The least correlated with any variable is the number of thinking tokens. While there is a measurable and statistically significant correlation with input tokens, it is still only r=0.57 (n=1.4M), meaning thinking costs can be only very loosely estimated on corpus size alone. Intuitively, this makes complete sense, since thinking is only loosely impacted by input size: the far more important factor is the complexity of the task and input material. An hours-long broadcast that follows a simplistic linear structure and covers a single clear story likely requires far less reasoning by the model to cluster it than a 45-minute broadcast packing 15 complex interrelated stories that are interconnected and woven into various metastories.

What does thinking look like in practice at these scales? Let's ask Gemini Cloud Assist to write us an SQL query giving us a histogram of the distribution of thinking tokens across the entire 1.4 million broadcast analysis. The barchart below plots thinking token size on the X axis and the number of broadcasts that consumed that many thinking tokens on the Y axis, ordered by thinking size along the X axis. We can instantly observe an interesting dual-peak structure in which most broadcasts consume at least 1500-2000 thinking tokens for our cataloging task, peaking at around 5000 tokens and a second peak at around 11K tokens, then a long tail up to Gemini 2.5's maximum 65K combined output+thinking token limit.

That dual-peak structure is fascinating and raises a fascinating question of why we see two such strongly defined peaks. Let's add input tokens and output (candidate) tokens to this same graph and expand out to 100K tokens (input tokens can be up to 1M, but the majority of the trends here are seen in the first 100K tokens). We also round the number of broadcasts with each token length to the nearest ten along the Y axis to make it easier to align the three token counts.

Here we immediately see the dual-peak structure occurs in all three token types and is most obvious in input tokens (blue). In fact, input tokens show two nearly identical peaks, at around 14K and 28K tokens. This reflects that the majority of television news broadcasts tend to be either 30 minutes or one hour, with a long tail of other durations. We see two peaks in the candidate/output token (orange) series: one small at around 3500 tokens and the primary peak at around 8K tokens. This reflects that the majority of broadcasts typically yield a similar number of stories (9.2 stories per broadcast on average across all 1.4M broadcasts), regardless of duration. This reflects that a 30 minute broadcast often covers a similar number of stories as a longer broadcast, just in a more condensed format.

Thinking tokens present a similar pattern to output tokens, though with a less pronounced second peak. We can see that it does not significantly match the input or output token graphs, reflecting the difficulty in estimating thinking costs precisely. Given that thinking tokens come out of the combined output+thinking budget that maxes at 65,000 tokens, we can always estimate an upper bound worst case on thinking costs, but estimating with more precision is difficult. In practice, as the graphs above demonstrate, we typically find that thinking token consumption is typically less than 25% higher than output token consumption for our specific cataloging task and it is likely that carefully constructed representational random sampling at the onset of a large-scale project can help estimate both output and thinking token costs within reasonable boundaries.

At the end of the day, enabling thinking in Gemini 2.5 Flash has effectively eliminated hallucination in our specific cataloging task, making it absolutely essential, even as estimating its token consumption in any given project can be difficult, though the graphs above offer insights into how to estimate the likely rough bounds of this consumption for a given project.

* _Questions on the material_:
- a) Summarize the text on thinking tokens in two sentences.
- b) Quote the text on thinking tokens from "Here we immediately" to "more condensed format.", inclusive.
You can work from the text alone; the records aren't needed.

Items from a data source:

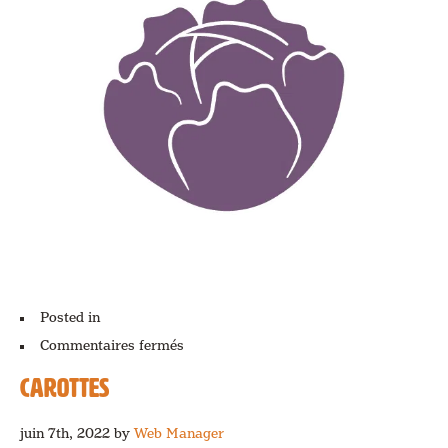
Posted in
sur
Commentaires fermés
Chou
CAROTTES
juin 7th, 2022
by
Web Manager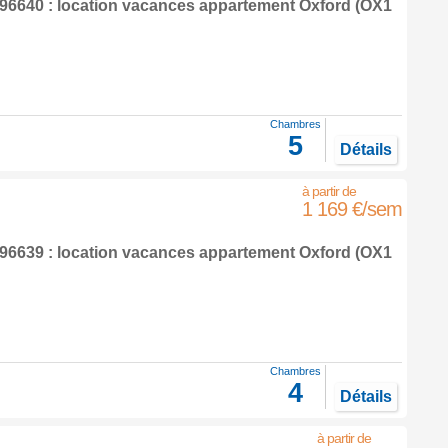
6640 : location vacances appartement
Oxford
(OX1
Chambres
5
Détails
1 169 €/sem
6639 : location vacances appartement
Oxford
(OX1
Chambres
4
Détails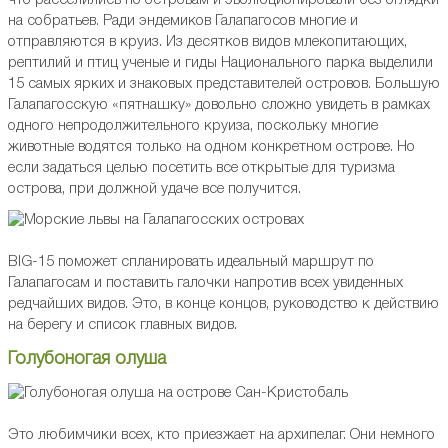
что расселились по островам и эволюционировали без оглядки
на собратьев. Ради эндемиков Галапагосов многие и
отправляются в круиз. Из десятков видов млекопитающих,
рептилий и птиц ученые и гиды Национального парка выделили
15 самых ярких и знаковых представителей островов. Большую
Галапагосскую «пятнашку» довольно сложно увидеть в рамках
одного непродолжительного круиза, поскольку многие
животные водятся только на одном конкретном острове. Но
если задаться целью посетить все открытые для туризма
острова, при должной удаче все получится.
BIG-15 поможет спланировать идеальный маршрут по
Галапагосам и поставить галочки напротив всех увиденных
редчайших видов. Это, в конце концов, руководство к действию
на берегу и список главных видов.
Голубоногая олуша
Это любимчики всех, кто приезжает на архипелаг. Они немного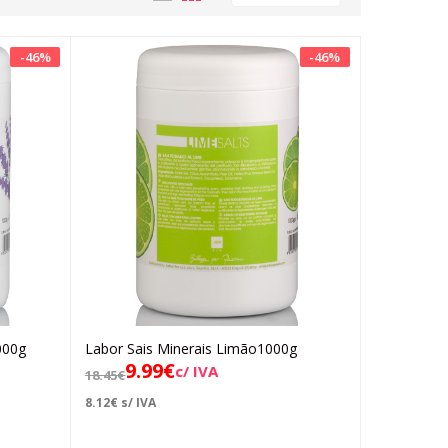
-
46
%
-
46
%
000g
Labor Sais Minerais Limão1000g
Adicionar
9.99
€
c/ IVA
18.45
€
8.12
€
s/ IVA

* _Solutions_:
- a) Thinking token counts across the 1.4 million broadcast analysis correlate only loosely with input tokens (r=0.57), since task complexity matters far more than input size. Input, output, and thinking tokens all show a dual-peak distribution, and although thinking costs are hard to estimate precisely, they typically run less than 25% higher than output tokens for the cataloging task, while enabling thinking in Gemini 2.5 Flash effectively eliminated hallucination in that task.

- b)
Here we immediately see the dual-peak structure occurs in all three token types and is most obvious in input tokens (blue). In fact, input tokens show two nearly identical peaks, at around 14K and 28K tokens. This reflects that the majority of television news broadcasts tend to be either 30 minutes or one hour, with a long tail of other durations. We see two peaks in the candidate/output token (orange) series: one small at around 3500 tokens and the primary peak at around 8K tokens. This reflects that the majority of broadcasts typically yield a similar number of stories (9.2 stories per broadcast on average across all 1.4M broadcasts), regardless of duration. This reflects that a 30 minute broadcast often covers a similar number of stories as a longer broadcast, just in a more condensed format.